Most days you don’t publish stories like those; they are just days when the ever-churning Internet is chewing up posts as quickly as outlets can turn them out. It’s rare for a significant number of people to be reading a story that is more than 24-hours old, even when it’s not a news story. Readers demand newness. Journalists, especially junior ones, arrive at work and are expected to put out stories daily; at some places, multiple times. That’s fine when there is news to cover, but there isn’t always. Posts are written that don’t need to be. It’s not that there aren’t enough worthwhile stories in the world—of systemic decrepitude in the U.S. prison system or underfunding of public education or parents withholding vaccines from kids—but that the market demand goes well beyond only the topics that lend themselves to needing to be told.

Maybe that’s the best definition then, of clickbait: Did this post need to exist, or did you just make a thing for the sake of making a thing? In which case, BuzzFeed Does Clickbait. So does pretty much everyone.

Smith says that he couldn’t tell you how many page views BuzzFeed gets every month. That’s amazing to me, but the point behind the idea isn’t. Among cynical readers given to labeling everything clickbait, there seems to be an assumption that editors and writers live and die by the number of clicks they generate. That’s rarely true, and only less so as sites move away from banner ads and find better ways of monetizing based on the quality of content rather than the quantity of people exposed.
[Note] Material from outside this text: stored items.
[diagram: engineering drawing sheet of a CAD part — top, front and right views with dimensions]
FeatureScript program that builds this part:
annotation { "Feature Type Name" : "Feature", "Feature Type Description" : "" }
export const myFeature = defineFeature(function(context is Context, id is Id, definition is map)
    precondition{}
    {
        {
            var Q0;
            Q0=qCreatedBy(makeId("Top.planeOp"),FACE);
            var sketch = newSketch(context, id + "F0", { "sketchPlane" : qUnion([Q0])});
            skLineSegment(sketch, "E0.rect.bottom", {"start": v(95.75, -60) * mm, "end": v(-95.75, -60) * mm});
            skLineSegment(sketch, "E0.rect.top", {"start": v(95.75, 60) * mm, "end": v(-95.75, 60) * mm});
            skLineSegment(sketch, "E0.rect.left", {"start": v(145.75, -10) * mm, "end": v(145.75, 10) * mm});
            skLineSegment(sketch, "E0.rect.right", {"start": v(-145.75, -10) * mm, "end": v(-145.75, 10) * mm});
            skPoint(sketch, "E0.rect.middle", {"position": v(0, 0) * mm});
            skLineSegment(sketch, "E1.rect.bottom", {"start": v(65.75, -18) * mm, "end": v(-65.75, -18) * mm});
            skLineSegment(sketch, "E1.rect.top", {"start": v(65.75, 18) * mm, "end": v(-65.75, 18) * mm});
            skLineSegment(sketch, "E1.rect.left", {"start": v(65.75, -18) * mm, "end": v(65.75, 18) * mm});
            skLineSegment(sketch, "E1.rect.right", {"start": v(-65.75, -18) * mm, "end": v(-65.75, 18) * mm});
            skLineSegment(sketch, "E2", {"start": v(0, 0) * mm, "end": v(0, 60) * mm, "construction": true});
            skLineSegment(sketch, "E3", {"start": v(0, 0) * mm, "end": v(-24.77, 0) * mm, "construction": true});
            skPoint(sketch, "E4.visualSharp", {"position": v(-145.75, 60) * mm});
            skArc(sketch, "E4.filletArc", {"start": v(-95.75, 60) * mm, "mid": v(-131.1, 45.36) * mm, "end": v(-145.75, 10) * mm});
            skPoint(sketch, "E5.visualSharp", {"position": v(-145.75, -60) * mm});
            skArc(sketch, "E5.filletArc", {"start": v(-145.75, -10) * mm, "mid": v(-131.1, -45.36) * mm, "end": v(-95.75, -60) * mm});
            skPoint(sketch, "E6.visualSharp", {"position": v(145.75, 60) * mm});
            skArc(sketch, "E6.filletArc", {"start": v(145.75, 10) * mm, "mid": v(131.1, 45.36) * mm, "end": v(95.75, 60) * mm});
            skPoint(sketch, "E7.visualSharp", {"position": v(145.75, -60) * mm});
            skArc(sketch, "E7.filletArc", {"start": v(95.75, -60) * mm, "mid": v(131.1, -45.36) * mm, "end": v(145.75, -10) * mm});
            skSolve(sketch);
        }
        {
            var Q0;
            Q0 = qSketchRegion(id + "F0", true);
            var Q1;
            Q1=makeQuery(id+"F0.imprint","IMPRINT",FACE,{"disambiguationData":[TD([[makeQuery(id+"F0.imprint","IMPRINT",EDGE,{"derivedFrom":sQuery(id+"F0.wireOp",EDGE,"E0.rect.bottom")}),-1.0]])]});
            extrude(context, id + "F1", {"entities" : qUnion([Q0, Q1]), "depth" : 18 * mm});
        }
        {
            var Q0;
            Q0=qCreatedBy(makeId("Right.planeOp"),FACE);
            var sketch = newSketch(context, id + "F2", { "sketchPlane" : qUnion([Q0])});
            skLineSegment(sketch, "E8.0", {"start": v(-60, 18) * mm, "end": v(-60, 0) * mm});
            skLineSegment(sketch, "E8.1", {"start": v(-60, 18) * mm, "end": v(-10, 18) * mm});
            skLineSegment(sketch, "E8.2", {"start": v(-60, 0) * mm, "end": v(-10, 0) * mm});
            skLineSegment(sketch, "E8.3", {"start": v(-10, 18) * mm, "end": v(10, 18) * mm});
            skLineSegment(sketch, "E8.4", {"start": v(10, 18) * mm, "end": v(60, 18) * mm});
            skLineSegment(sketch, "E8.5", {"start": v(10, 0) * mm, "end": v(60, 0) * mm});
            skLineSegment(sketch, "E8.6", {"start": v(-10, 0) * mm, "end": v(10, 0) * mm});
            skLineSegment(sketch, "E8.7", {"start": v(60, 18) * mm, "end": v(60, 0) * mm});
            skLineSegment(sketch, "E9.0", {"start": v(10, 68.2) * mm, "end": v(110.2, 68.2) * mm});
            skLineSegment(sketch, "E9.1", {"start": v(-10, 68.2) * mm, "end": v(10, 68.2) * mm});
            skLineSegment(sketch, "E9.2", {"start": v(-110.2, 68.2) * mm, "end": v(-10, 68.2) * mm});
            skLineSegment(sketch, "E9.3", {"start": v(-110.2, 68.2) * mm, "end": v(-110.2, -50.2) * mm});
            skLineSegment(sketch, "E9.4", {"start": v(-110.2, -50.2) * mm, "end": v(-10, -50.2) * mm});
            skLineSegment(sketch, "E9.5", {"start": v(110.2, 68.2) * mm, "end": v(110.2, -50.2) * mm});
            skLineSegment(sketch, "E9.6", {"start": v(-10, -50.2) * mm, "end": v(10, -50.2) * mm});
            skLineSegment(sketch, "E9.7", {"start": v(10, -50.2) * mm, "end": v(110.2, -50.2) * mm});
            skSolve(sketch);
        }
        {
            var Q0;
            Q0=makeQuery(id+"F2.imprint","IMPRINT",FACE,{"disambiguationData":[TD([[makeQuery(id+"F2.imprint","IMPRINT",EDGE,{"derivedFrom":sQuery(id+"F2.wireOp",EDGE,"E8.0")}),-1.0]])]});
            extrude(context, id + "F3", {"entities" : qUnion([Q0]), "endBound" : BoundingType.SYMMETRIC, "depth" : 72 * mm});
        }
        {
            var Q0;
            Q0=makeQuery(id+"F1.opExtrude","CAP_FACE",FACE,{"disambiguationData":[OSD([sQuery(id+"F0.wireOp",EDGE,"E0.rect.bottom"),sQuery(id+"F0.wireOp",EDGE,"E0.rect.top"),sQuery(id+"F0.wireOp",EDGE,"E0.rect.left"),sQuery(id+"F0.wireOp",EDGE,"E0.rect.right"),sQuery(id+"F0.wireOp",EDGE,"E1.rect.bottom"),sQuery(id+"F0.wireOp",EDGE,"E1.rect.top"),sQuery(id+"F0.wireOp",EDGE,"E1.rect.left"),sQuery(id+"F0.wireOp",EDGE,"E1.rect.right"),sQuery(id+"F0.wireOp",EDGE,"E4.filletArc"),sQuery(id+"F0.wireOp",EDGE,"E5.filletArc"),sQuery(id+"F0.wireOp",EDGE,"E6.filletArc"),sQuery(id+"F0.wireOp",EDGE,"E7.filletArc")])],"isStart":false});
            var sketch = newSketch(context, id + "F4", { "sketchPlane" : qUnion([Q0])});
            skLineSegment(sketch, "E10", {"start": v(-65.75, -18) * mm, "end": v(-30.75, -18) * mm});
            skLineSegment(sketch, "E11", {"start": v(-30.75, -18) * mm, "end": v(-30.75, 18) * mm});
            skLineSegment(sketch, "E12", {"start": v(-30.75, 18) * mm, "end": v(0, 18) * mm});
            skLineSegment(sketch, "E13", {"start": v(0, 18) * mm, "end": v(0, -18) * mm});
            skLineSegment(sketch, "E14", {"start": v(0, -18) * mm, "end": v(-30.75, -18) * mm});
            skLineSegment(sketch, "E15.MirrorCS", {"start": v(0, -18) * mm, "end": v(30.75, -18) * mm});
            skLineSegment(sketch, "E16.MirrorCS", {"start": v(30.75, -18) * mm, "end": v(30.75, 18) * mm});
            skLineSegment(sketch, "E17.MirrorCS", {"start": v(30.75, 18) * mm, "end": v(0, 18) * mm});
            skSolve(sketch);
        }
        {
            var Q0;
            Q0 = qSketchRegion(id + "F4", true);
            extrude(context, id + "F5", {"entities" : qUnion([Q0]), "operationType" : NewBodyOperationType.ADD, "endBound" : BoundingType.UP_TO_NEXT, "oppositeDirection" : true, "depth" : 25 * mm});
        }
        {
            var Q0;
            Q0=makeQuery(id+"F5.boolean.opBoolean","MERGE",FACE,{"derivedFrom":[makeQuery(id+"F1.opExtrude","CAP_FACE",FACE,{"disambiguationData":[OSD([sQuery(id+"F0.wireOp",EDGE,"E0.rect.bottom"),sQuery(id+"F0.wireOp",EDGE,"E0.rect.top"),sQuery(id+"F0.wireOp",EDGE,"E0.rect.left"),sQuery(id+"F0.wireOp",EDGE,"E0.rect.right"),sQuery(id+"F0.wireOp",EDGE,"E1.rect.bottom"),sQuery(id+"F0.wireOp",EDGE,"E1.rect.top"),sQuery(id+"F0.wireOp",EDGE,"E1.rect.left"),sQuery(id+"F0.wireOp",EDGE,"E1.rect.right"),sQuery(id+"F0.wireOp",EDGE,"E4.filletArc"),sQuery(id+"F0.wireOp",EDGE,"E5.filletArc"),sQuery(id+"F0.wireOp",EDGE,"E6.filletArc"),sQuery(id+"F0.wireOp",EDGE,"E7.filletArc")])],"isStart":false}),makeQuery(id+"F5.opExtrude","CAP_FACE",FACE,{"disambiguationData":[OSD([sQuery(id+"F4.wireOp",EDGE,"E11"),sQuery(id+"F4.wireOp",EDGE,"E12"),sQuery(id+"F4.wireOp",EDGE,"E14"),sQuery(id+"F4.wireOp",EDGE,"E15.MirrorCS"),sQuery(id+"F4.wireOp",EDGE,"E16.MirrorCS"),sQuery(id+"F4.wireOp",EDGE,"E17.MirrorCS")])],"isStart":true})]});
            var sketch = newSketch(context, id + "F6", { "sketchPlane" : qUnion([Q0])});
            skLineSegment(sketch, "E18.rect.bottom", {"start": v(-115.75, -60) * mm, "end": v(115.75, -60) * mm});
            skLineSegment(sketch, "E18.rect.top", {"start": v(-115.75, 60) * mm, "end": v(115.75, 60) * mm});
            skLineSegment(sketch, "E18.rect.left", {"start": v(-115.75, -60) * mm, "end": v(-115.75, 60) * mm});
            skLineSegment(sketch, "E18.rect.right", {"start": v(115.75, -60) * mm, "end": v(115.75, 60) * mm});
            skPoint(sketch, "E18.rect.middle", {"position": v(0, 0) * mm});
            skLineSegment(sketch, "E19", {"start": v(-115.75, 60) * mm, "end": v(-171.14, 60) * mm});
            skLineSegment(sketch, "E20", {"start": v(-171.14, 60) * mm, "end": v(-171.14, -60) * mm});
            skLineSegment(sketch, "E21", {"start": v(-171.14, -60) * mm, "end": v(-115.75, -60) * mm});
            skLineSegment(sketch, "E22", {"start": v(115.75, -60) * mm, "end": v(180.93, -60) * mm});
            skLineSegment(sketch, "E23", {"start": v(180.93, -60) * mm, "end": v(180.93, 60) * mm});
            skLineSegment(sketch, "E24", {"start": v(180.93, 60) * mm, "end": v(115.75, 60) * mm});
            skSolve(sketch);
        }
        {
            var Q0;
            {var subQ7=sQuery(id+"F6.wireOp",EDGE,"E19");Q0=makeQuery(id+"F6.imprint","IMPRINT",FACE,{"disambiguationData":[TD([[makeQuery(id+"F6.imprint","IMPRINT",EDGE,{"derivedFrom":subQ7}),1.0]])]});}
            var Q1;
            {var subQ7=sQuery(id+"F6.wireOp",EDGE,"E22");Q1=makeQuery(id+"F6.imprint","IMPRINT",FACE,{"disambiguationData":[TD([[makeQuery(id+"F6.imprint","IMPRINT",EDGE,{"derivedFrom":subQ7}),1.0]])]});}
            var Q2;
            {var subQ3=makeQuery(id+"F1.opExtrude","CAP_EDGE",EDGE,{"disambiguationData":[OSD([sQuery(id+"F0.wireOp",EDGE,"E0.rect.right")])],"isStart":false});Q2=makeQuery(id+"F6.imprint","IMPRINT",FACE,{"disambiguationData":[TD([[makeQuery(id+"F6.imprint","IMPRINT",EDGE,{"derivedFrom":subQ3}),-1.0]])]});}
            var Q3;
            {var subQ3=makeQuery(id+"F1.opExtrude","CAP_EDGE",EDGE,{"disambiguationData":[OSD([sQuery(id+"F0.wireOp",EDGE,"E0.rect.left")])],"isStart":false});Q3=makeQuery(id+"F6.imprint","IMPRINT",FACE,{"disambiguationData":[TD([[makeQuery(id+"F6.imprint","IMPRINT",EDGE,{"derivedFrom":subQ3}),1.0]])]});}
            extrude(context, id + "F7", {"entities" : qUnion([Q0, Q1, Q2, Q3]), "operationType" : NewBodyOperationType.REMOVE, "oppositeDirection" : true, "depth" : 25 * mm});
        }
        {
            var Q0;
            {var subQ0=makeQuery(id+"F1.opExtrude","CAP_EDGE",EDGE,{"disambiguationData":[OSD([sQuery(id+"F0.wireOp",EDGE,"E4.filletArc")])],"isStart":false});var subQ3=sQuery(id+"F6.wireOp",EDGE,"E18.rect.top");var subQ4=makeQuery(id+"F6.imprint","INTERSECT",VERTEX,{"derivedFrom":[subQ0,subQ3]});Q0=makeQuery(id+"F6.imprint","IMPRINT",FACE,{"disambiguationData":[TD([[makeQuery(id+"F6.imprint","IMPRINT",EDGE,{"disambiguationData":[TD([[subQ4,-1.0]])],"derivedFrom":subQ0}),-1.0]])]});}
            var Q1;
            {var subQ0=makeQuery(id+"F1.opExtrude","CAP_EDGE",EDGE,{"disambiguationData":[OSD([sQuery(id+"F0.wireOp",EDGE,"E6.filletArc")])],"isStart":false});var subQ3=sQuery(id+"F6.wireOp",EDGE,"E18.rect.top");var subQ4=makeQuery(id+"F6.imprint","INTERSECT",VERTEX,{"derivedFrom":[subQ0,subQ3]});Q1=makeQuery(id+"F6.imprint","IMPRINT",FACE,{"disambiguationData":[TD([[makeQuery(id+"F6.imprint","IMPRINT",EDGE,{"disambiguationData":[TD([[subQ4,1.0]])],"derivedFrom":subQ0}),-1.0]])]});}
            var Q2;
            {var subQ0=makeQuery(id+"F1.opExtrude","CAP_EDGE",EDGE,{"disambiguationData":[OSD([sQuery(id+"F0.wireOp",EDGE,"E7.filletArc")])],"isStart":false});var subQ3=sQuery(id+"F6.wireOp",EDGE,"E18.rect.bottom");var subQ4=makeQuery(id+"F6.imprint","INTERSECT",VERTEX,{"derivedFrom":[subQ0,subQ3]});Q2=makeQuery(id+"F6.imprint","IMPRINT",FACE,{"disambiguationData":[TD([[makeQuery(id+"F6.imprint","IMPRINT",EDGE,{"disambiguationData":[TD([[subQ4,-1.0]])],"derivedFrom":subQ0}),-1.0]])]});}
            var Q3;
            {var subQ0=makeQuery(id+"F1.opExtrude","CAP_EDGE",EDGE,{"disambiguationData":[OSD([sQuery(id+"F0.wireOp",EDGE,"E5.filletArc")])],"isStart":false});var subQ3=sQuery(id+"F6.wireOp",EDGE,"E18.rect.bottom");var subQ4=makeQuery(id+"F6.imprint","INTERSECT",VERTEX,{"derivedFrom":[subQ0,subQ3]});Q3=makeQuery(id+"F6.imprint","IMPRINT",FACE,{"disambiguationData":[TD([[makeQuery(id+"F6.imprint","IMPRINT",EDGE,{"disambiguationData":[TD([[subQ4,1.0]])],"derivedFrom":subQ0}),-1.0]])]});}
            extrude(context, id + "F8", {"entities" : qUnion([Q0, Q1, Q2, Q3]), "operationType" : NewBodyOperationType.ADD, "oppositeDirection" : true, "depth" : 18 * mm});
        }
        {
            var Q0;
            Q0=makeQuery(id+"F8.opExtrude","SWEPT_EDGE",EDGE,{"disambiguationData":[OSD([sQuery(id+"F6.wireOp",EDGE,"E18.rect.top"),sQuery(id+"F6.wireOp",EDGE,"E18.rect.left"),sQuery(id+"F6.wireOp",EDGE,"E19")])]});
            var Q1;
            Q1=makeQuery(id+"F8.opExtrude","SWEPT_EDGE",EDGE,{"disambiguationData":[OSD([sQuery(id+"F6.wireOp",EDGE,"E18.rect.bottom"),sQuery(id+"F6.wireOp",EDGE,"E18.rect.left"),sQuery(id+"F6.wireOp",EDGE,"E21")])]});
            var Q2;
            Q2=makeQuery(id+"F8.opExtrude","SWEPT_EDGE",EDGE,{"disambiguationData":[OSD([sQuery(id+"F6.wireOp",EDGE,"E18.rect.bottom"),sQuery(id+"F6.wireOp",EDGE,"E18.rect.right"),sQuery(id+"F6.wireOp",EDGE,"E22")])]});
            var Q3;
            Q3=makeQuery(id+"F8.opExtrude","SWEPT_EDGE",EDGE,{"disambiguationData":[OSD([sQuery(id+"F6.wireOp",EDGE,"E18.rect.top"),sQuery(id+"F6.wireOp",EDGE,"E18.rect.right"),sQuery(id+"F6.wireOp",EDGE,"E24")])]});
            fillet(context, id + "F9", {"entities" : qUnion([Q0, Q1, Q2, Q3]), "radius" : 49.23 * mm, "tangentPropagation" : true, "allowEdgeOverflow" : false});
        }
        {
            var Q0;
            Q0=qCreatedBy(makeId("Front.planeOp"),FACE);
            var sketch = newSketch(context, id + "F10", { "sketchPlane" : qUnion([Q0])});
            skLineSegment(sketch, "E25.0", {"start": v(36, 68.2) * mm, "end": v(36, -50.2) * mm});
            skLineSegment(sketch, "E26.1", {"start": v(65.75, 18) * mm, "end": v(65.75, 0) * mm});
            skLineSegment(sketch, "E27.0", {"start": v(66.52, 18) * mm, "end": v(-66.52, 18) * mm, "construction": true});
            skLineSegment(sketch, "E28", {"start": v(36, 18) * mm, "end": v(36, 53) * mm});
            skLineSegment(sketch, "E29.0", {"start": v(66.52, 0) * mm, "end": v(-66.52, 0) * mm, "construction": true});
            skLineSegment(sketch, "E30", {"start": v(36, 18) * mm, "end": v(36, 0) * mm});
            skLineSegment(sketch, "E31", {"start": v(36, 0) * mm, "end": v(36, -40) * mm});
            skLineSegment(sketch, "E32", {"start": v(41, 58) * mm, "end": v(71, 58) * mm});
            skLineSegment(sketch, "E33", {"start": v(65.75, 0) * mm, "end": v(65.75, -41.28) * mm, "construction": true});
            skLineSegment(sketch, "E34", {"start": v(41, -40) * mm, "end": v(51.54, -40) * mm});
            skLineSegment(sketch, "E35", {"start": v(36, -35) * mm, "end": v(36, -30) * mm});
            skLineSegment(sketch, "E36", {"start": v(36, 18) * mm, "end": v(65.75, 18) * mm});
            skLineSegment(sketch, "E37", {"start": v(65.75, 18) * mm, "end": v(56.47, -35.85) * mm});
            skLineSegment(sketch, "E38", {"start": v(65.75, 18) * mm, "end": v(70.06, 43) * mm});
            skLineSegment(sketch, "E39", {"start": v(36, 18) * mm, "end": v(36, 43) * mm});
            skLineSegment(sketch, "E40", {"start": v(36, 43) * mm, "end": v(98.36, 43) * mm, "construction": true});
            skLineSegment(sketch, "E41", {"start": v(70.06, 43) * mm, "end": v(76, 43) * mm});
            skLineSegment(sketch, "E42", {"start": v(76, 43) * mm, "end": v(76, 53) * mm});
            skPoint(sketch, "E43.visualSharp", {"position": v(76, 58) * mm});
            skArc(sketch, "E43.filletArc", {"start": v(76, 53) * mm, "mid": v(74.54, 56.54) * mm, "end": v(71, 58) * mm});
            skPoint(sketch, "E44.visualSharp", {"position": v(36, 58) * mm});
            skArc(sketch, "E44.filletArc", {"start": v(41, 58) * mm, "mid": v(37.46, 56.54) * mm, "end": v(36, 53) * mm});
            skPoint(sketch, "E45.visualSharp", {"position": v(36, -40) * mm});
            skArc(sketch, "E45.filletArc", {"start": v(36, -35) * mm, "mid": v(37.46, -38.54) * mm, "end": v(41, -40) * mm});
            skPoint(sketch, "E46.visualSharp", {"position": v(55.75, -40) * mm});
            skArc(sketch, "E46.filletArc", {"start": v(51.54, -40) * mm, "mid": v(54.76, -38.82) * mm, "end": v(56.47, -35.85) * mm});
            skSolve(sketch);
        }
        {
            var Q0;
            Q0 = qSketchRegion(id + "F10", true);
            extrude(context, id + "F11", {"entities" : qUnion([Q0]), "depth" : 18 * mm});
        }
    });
That bodes well for the readers who prefer only-publish-what-we-really-love kinds of sites to high-output hit-or-miss content mills. Some call it the Slow Web movement, or simply the dream.

Taking time to create awesome work, only writing when you have something important (or otherwise fabulous) to say, is what writers and editors want, too. Carnival barkers aren't happy when they look in the mirror. That's why they shout and dress in those pinstripe suits and funny hats, to hide the sadness.